+++ EXERCISE INPUT

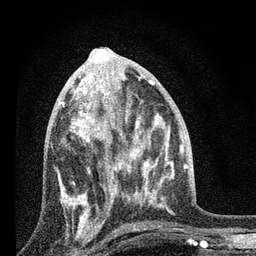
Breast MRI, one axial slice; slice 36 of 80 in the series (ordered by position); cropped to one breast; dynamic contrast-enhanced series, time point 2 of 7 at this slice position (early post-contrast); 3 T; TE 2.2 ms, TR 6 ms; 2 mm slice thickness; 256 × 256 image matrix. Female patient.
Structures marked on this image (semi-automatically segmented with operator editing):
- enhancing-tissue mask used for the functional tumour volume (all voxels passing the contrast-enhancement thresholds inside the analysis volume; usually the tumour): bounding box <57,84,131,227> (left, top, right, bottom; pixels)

++++++
+++ EXERCISE INPUT

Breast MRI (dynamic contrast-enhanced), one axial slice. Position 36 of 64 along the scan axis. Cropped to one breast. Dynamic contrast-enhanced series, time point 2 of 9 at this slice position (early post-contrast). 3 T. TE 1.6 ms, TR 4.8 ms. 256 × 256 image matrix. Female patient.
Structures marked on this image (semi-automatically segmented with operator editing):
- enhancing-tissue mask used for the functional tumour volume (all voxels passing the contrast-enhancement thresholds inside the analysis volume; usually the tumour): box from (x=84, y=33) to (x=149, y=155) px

++++++

▶ DESCRIPTION OF THE TASK: Lines that include the word "early" are to be extracted from the data above.

▶ TASK RESULT:
Breast MRI, one axial slice; slice 36 of 80 in the series (ordered by position); cropped to one breast; dynamic contrast-enhanced series, time point 2 of 7 at this slice position (early post-contrast); 3 T; TE 2.2 ms, TR 6 ms; 2 mm slice thickness; 256 × 256 image matrix. Female patient.
Breast MRI (dynamic contrast-enhanced), one axial slice. Position 36 of 64 along the scan axis. Cropped to one breast. Dynamic contrast-enhanced series, time point 2 of 9 at this slice position (early post-contrast). 3 T. TE 1.6 ms, TR 4.8 ms. 256 × 256 image matrix. Female patient.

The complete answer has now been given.